DATASET EXCERPTS START
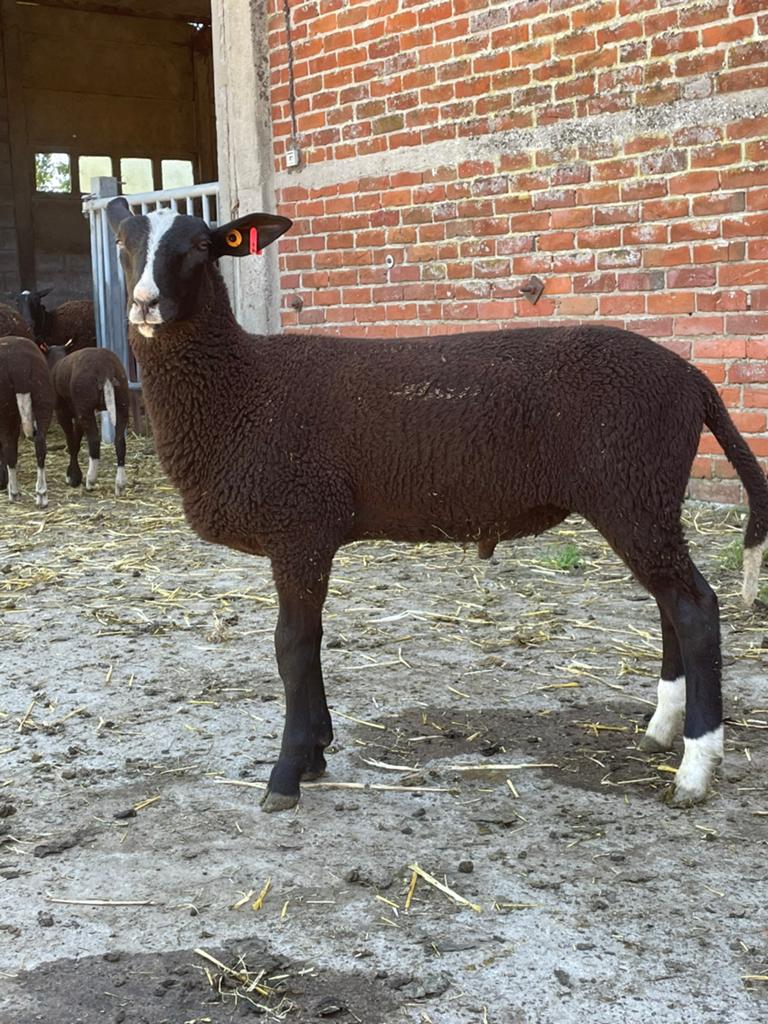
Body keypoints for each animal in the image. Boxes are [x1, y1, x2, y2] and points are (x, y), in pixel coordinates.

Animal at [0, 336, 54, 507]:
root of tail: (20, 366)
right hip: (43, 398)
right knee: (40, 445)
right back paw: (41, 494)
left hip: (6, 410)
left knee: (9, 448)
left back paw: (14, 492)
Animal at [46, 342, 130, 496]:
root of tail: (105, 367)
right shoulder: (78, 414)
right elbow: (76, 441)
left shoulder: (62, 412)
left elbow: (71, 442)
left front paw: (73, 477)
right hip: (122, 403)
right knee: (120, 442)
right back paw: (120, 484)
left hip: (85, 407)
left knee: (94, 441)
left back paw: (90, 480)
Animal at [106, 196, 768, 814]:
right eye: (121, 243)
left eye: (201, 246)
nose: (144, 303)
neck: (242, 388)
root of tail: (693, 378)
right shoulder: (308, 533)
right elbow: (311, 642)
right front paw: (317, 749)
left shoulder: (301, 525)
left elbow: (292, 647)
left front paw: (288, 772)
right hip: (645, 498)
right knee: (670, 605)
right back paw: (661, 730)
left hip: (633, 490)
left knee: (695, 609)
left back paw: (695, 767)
DATASET EXCERPTS END
**WORK INSTRUCTIONS:** Your task is to return, exactly and on their own, the lines from the one containing "left elbow: (292, 647)" through the last line of the listing.

**RESULT OF THIS TASK:**
left elbow: (292, 647)
left front paw: (288, 772)
right hip: (645, 498)
right knee: (670, 605)
right back paw: (661, 730)
left hip: (633, 490)
left knee: (695, 609)
left back paw: (695, 767)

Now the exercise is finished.